Mais les Açores doivent surmonter pour cela des difficultés de liaisons internes et les problèmes posés par le niveau d’éducation. "Depuis 1998, les Açores ont une croissance supérieure à celle du Portugal et à la moyenne européenne. Le taux de chômage est de 3,9% et nous recevons une immigration des pays de l’Est européen et du Brésil", a-t-il poursuivi. Les liens avec le Brésil sont une vieille histoire de colonies portugaises, mais les arrivants de l’Est européen sont un phénomène récent. La région des Açores a accueilli la 10ème Conférence des présidents des RUP, l’année dernière.
Concept fondamental
Le président du gouvernement des Canaries (Espagne), Adán Martin Menis, a dû, lui aussi, faire d’importantes concessions pour pouvoir participer à cette rencontre, qu’il quittera dès ce soir. Il a tenu à dire que sa présence était "une réponse à l’invitation de Paul Vergès, qui s’est battu pour le statut des RUP". Le président canarien a semblé rejoindre les craintes d’Alfred Marie-Jeanne quant aux incertitudes que les nouveaux textes laissent planer sur nos régions et a fait part de son inquiétude sur la question des perspectives financières pour la prochaine période. Il juge "indispensable de maintenir le concept de RUP comme élément fondamental de notre ensemble. Du fait de leur petite taille, nos régions ont pour enjeux de surmonter les obstacles qui entravent leur développement. Il nous faut maintenir des passerelles pour lutter ensemble", a déclaré en substance le président du gouvernement des Canaries.
2 jours de débat
Le Ministère de l’Outre-mer a envoyé Dominique Vian, l’ancien préfet de La Réunion, pour représenter François Baroin dans cette Conférence, "très importante aux yeux du gouvernement", a-t-il dit. "Les solidarités déjà créées sont quelque chose de vivant, qui apportent un plus dans la construction de l’Europe, dans son élargissement", a ajouté le représentant du gouvernement, en faisant état des efforts du gouvernement pour "développer cette notion de spécificité des RUP".

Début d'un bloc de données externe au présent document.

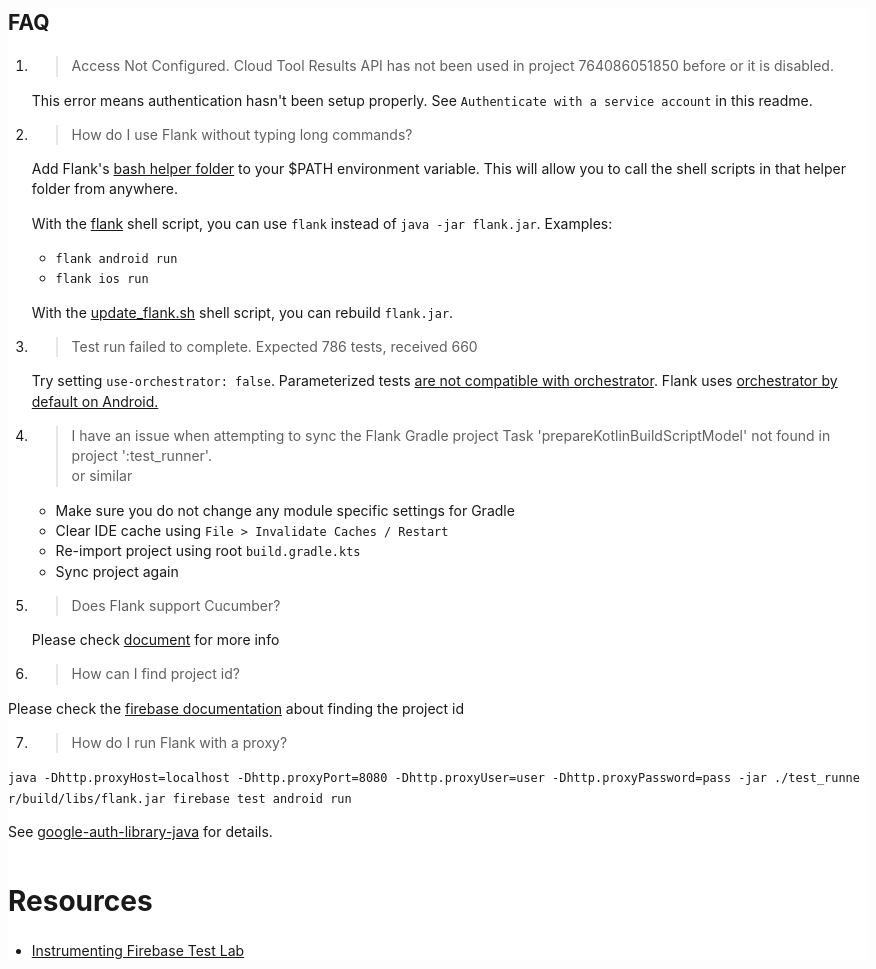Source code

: ## FAQ

1) > Access Not Configured. Cloud Tool Results API has not been used in project 764086051850 before or it is disabled.

    This error means authentication hasn't been setup properly. See `Authenticate with a service account` in this readme.

2)  > How do I use Flank without typing long commands?

    Add Flank's [bash helper folder](https://github.com/Flank/flank/blob/master/test_runner/bash/) to your $PATH environment variable. This will allow you to call the shell scripts in that helper folder from anywhere.

    With the [flank](https://github.com/Flank/flank/blob/master/test_runner/bash/flank) shell script, you can use `flank` instead of `java -jar flank.jar`. Examples:

    - `flank android run`
    - `flank ios run`

    With the [update_flank.sh](https://github.com/Flank/flank/blob/master/test_runner/bash/update_flank.sh) shell script, you can rebuild `flank.jar`.

3)  > Test run failed to complete. Expected 786 tests, received 660

    Try setting `use-orchestrator: false`. Parameterized tests [are not compatible with orchestrator](https://stackoverflow.com/questions/48735268/unable-to-run-parameterized-tests-with-android-test-orchestrator). Flank uses [orchestrator by default on Android.](https://developer.android.com/training/testing/junit-runner)
    
4) > I have an issue when attempting to sync the Flank Gradle project
   > Task 'prepareKotlinBuildScriptModel' not found in project ':test_runner'.  
   > or similar
    
    - Make sure you do not change any module specific settings for Gradle
    - Clear IDE cache using `File > Invalidate Caches / Restart`
    - Re-import project using root `build.gradle.kts`
    - Sync project again
    
5) > Does Flank support Cucumber?
   
   Please check [document](docs/cucumber_support.md) for more info

6) > How can I find project id?
   
  Please check the [firebase documentation](https://firebase.google.com/docs/projects/learn-more?hl=en#find_the_project_id) about finding the project id

7) > How do I run Flank with a proxy?
  
  `java -Dhttp.proxyHost=localhost -Dhttp.proxyPort=8080 -Dhttp.proxyUser=user -Dhttp.proxyPassword=pass -jar ./test_runner/build/libs/flank.jar firebase test android run`
   
  See [google-auth-library-java](https://github.com/googleapis/google-auth-library-java#configuring-a-proxy) for details.
  

# Resources

- [Instrumenting Firebase Test Lab](https://developer.squareup.com/blog/instrumenting-firebase-test-lab/)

Ce rapide tour d’horizon donne un aperçu des principaux thèmes de réflexion et de débat qui vont occuper les représentants des 7 régions réunies en cette fin de semaine : situations sociales souvent dégradées ou difficiles, économies fragiles à la recherche de points d’appui - voire de “niches” - dans les mouvements de globalisation du marché ; les questions du sucre et de la banane posent à La Réunion et aux Antilles des problèmes dont les développements vont se faire sentir immédiatement. Mais les RUP ont aussi des atouts pour un partenariat à forte spécificité avec l’Union européenne. De quoi débattre largement pendant ces 2 jours de préparation et pendant les sessions de la Conférence.